Susie dives into the Underground station, but I’m rooted to the pavement with her words echoing round and round in my head. People and ghosts – I can hardly tell them apart these days – swirl past me, but I barely notice them any more than I notice the wind slicing into my face or feel the jostling elbows of the other commuters. Suddenly Simon, the museum and even all those months of lost research don’t seem to matter nearly as much as they did earlier. My heart is rising like a helium balloon. The message in this song couldn’t be any clearer: Rafe feels about me the same way that I feel about him. I’m tingling from head to foot.
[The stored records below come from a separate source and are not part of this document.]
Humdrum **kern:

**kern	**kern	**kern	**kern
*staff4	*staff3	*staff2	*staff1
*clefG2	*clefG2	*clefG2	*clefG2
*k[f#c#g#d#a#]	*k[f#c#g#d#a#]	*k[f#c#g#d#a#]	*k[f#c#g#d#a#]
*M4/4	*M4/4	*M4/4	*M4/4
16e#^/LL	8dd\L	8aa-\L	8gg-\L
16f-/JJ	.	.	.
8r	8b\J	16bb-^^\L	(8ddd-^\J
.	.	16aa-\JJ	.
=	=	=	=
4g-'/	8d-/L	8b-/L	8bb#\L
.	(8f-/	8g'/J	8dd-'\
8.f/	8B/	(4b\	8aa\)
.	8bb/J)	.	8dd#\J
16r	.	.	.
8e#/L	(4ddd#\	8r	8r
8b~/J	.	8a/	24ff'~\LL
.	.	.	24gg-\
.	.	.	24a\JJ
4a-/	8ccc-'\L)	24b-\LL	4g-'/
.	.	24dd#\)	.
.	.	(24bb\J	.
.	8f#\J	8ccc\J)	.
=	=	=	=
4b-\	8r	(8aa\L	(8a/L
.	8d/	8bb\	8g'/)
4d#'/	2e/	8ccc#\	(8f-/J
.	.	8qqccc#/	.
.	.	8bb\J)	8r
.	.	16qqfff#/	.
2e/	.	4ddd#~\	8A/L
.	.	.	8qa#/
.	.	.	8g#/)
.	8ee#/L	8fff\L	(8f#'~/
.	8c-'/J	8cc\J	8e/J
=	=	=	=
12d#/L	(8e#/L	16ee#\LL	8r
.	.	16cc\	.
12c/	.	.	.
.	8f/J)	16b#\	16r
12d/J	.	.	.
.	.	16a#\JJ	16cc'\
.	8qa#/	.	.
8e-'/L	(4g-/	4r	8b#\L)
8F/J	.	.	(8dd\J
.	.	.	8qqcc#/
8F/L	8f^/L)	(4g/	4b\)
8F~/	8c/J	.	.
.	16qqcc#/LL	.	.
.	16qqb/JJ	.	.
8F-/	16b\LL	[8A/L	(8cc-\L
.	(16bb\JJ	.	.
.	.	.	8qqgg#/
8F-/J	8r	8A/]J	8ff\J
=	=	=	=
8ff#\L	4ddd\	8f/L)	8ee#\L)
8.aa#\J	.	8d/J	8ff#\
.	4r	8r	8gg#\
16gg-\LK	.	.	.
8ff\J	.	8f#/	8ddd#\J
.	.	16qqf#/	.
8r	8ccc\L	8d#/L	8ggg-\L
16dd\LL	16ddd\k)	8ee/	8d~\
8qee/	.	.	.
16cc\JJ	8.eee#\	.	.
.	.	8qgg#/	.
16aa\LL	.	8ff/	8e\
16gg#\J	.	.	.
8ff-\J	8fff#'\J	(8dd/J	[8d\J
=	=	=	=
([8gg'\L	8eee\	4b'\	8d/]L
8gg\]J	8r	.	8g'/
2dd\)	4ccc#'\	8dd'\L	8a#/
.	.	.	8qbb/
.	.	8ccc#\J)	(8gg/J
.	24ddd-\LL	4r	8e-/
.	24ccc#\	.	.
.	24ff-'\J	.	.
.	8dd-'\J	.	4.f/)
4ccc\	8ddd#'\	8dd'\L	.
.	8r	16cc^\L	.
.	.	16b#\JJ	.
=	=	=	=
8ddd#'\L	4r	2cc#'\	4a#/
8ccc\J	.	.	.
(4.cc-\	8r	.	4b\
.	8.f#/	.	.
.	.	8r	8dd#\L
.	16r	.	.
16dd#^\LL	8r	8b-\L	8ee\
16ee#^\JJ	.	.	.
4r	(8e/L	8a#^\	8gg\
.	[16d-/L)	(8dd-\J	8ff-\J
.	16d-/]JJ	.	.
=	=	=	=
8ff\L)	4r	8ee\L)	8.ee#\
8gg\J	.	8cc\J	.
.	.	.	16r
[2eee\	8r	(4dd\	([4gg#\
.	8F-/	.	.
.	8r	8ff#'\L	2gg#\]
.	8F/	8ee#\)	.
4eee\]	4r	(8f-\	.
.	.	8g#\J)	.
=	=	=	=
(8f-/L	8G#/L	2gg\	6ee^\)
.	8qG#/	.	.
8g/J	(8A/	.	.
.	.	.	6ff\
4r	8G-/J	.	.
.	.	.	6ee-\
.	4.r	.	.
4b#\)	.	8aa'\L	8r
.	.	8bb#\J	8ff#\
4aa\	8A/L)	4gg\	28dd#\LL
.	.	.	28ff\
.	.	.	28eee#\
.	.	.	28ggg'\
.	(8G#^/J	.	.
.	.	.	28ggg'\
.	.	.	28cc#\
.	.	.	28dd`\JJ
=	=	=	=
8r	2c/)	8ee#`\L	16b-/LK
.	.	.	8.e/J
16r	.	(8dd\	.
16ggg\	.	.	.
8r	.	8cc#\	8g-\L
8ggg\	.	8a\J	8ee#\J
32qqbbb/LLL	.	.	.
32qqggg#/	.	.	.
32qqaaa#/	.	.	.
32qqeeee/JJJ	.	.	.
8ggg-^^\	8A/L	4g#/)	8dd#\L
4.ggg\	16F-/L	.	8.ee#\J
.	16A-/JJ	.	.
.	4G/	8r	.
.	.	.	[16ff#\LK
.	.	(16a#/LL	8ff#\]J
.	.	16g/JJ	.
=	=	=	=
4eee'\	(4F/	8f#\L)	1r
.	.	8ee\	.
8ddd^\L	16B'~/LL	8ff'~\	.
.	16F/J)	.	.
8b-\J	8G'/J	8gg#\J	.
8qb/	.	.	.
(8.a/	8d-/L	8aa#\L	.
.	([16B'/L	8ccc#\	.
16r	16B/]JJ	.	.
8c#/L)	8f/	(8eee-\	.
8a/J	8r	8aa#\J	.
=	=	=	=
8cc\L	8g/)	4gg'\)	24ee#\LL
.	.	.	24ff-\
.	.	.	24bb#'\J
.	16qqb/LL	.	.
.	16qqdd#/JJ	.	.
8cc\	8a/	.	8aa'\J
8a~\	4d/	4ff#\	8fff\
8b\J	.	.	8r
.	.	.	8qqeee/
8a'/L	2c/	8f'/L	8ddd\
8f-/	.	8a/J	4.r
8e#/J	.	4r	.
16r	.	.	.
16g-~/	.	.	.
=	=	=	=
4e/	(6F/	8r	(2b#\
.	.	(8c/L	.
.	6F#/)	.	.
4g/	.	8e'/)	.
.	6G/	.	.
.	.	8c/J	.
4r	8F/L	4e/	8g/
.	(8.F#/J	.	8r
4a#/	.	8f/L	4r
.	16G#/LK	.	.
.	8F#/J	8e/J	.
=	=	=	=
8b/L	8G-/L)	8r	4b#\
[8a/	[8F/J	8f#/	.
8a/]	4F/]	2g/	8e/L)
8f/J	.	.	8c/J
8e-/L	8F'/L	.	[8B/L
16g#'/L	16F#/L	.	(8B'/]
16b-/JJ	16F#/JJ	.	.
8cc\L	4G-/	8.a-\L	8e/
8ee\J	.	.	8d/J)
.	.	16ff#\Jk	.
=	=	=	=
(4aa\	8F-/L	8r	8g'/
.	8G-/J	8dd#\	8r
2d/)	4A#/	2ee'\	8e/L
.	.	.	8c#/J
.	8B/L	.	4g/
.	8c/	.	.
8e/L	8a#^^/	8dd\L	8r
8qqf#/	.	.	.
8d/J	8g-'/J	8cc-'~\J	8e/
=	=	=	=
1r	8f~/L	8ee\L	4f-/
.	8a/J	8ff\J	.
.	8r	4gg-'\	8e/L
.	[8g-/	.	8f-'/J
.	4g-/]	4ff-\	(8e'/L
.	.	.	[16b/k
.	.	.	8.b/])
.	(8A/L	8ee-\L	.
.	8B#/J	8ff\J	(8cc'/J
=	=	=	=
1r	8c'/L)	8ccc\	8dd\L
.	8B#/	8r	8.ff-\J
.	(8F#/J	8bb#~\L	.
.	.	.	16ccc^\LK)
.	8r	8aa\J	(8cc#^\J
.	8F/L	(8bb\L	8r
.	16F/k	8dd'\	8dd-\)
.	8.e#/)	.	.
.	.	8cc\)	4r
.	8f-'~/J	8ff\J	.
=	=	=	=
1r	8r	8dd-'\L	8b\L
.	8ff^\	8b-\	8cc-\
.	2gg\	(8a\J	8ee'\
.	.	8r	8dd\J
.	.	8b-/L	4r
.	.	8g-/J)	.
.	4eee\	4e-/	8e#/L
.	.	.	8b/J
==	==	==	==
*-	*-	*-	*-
The twinkling lights and Christmas decorations don’t seem out of place now. I realise that the world is full of wonder and magic. How have I ever doubted this?

“You did it, Alex,” I whisper into the cold night. “You really did it! Rafe Thorne is back on the music scene!”

 

 

 

Chapter 25

It’s no good. No matter how hard I try I just can’t seem to come up with a foolproof way to prove that Simon Welsh has lied, cheated and thieved his way to the Assistant Director’s job. Everything I think of falls at the first hurdle because there’s no evidence –anything I might say will just be interpreted as sour grapes. I spend the next four days alternately racking my brains for a solution and then wondering why I haven’t heard from Rafe. At night I lie awake in the flat, watching the shadows swish across the ceilings when cars pass by, and reliving the night we spent together. Then, just to torture myself a little bit more, I listen to “Sunrise Girl”. Like practically everyone else in Britain, I’ve downloaded it. Unlike everyone else, though, I pore over the lyrics as a miser might pore over his gold; I analyse each line and every piece of imagery until my head spins. When I was in Covent Garden with Susie I was so sure there was a message in that song for me. Almost a week later and with no sign of Rafe, I’m not so certain. My judgment recently hasn’t been particularly great, has it?